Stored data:
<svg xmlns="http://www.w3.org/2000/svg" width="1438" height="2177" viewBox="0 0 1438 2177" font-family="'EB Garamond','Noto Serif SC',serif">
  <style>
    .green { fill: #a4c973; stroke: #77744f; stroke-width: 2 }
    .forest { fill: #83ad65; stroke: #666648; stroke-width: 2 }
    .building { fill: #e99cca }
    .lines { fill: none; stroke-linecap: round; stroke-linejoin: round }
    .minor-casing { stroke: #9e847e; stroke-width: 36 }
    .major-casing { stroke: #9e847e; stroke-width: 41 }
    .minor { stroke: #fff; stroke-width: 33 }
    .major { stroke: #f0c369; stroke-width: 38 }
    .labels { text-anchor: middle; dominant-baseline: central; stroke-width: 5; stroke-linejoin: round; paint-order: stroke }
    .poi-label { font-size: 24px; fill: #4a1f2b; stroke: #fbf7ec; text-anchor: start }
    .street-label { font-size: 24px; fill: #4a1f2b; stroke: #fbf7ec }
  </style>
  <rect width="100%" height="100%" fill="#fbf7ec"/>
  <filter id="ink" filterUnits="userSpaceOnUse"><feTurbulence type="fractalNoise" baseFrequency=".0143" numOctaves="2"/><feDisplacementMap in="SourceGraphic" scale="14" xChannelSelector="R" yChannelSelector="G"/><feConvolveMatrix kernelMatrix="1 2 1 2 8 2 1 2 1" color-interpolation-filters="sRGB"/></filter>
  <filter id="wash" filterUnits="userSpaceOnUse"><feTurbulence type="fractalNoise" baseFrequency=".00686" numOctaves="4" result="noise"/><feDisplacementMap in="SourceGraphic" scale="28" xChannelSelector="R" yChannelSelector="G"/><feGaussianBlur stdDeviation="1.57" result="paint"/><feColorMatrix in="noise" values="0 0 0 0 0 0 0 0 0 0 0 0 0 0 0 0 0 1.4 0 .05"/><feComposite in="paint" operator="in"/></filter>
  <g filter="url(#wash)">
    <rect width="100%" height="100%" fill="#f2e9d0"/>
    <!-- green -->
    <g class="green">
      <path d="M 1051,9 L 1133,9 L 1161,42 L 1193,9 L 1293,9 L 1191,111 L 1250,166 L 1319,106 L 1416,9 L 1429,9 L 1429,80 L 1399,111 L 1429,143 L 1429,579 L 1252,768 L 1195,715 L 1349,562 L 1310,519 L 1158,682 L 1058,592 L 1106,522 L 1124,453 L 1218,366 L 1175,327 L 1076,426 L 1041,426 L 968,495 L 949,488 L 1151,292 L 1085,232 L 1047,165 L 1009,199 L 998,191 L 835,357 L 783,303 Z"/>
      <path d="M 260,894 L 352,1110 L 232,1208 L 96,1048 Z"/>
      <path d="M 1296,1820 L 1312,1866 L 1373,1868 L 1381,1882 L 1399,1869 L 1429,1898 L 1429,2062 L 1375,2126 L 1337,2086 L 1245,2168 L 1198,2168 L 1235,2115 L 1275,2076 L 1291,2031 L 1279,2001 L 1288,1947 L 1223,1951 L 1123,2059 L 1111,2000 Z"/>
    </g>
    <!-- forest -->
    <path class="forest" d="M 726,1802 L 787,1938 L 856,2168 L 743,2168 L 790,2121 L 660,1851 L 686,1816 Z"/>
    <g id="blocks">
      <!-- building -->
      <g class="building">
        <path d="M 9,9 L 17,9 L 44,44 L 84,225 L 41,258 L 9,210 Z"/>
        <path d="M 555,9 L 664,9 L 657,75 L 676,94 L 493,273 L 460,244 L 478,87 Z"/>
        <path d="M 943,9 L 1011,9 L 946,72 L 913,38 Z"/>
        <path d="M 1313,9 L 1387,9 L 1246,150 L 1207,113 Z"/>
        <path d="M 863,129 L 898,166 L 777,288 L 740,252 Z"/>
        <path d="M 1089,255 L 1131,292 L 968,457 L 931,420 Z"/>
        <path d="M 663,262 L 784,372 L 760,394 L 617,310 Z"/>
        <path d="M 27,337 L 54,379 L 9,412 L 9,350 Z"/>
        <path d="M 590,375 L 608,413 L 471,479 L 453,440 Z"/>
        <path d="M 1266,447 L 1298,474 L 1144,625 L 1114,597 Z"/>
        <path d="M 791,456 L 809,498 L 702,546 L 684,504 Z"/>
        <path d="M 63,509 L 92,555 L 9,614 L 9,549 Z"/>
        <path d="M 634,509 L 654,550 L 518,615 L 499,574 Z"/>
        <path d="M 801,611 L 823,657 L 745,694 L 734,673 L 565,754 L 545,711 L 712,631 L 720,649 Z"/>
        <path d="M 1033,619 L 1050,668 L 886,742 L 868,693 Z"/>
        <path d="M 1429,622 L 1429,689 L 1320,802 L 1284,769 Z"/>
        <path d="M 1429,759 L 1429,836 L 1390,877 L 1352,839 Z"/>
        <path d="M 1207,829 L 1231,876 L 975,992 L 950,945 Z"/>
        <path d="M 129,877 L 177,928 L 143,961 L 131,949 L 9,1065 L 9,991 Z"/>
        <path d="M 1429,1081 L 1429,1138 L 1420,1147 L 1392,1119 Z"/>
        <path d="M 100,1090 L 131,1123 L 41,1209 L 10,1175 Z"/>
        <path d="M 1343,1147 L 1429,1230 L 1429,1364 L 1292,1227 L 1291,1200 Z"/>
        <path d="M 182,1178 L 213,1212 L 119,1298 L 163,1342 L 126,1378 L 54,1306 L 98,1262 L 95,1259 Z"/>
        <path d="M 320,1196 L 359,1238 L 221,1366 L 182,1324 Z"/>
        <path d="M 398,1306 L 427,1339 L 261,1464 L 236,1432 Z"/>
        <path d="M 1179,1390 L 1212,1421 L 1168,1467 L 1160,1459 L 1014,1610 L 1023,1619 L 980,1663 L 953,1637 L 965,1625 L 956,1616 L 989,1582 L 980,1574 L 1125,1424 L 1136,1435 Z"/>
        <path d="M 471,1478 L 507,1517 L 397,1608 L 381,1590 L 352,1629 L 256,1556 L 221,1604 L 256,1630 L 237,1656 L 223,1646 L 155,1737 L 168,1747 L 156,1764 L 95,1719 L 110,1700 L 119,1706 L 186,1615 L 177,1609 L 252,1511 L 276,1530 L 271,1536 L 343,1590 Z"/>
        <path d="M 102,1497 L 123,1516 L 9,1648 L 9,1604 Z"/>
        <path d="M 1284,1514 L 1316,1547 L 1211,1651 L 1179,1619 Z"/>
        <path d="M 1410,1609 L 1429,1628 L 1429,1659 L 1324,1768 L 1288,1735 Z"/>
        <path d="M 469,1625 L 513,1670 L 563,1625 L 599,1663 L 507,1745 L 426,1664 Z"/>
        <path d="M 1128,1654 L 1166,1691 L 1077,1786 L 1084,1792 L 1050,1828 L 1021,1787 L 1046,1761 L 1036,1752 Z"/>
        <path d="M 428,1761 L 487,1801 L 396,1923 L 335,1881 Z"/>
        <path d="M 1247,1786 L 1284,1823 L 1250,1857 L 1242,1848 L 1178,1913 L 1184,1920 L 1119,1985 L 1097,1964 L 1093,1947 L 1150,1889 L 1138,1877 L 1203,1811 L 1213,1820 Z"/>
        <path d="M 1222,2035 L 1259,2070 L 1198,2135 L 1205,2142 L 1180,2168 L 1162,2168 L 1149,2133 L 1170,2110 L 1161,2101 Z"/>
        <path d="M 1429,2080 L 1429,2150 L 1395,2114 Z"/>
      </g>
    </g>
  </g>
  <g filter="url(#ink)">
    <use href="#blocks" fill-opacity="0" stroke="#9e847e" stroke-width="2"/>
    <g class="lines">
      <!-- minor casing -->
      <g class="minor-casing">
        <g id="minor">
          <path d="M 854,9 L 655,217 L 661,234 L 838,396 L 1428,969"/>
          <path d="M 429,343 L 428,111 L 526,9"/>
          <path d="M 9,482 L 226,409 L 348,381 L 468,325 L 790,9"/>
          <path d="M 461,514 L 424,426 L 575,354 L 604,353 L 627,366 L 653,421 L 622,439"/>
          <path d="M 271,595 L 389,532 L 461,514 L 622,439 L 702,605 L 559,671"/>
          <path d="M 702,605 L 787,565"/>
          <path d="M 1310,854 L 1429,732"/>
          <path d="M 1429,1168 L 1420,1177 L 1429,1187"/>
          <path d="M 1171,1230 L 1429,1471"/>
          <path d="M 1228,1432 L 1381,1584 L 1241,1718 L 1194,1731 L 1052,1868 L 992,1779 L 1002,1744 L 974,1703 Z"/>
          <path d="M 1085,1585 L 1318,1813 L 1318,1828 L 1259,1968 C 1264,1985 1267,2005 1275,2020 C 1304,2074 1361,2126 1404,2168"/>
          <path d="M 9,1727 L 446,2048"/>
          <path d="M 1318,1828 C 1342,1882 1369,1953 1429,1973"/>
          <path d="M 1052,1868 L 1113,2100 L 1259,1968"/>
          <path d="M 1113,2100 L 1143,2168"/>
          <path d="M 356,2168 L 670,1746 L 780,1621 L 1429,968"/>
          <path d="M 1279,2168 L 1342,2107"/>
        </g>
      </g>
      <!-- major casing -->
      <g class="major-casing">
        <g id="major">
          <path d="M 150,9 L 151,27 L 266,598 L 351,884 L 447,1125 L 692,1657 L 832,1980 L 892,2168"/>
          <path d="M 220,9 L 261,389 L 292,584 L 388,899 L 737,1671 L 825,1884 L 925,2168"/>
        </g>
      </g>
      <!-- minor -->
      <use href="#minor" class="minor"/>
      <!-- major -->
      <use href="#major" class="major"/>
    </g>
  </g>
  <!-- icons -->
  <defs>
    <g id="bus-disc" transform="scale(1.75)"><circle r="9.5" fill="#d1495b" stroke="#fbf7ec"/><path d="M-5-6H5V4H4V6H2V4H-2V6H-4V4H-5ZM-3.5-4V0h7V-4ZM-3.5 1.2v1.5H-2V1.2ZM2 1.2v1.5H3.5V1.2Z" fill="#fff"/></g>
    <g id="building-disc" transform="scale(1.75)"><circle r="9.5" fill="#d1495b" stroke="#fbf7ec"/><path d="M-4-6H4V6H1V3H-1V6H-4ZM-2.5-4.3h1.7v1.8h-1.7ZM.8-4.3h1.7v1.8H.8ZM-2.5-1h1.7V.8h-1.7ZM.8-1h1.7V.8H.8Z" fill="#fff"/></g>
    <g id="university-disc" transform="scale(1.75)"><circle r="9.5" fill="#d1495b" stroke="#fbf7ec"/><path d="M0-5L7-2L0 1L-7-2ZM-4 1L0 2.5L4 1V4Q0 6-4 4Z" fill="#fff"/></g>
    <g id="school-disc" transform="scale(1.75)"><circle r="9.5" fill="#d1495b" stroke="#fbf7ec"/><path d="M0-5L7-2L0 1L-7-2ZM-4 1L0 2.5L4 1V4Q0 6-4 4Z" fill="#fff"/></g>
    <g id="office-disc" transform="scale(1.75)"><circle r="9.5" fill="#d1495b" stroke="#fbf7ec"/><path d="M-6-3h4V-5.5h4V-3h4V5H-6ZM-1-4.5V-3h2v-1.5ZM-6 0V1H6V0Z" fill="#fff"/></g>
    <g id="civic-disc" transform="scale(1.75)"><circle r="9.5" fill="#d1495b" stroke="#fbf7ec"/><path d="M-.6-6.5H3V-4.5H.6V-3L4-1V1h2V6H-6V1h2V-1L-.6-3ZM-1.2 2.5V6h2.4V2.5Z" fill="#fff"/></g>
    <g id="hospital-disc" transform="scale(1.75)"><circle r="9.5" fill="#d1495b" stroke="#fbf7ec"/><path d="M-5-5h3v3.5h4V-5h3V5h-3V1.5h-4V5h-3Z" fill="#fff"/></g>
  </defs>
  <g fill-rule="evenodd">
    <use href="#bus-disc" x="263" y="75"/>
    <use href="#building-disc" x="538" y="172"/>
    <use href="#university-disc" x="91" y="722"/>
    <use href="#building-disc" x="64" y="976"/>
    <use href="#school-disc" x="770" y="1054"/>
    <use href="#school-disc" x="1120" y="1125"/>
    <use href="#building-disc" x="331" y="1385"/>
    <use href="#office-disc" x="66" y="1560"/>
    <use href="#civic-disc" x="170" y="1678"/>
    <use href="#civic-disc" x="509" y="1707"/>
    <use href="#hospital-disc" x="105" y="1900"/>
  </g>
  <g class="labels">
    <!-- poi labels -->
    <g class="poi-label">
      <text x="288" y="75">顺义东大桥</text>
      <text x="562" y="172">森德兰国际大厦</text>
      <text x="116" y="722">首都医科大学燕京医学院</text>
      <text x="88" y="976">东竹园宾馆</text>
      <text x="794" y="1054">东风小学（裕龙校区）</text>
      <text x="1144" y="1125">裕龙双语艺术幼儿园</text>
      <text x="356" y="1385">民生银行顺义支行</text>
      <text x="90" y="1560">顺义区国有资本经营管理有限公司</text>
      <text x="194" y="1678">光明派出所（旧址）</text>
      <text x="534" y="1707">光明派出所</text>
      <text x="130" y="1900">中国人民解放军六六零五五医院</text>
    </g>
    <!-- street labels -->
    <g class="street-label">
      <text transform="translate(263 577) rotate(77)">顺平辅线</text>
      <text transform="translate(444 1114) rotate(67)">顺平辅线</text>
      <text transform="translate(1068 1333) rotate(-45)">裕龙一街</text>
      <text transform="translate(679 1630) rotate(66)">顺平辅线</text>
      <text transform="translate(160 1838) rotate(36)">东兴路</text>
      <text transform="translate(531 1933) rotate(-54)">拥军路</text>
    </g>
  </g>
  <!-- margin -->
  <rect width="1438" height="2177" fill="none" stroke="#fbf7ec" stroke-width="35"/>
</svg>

- _What to work on_
In your answer, include only the lines above starting at the line that holds "#fff; stroke-width: 33" and ending at the line that holds "middle; dominant-baseline: central;", copied exactly.

- _Written solution_
    .minor { stroke: #fff; stroke-width: 33 }
    .major { stroke: #f0c369; stroke-width: 38 }
    .labels { text-anchor: middle; dominant-baseline: central; stroke-width: 5; stroke-linejoin: round; paint-order: stroke }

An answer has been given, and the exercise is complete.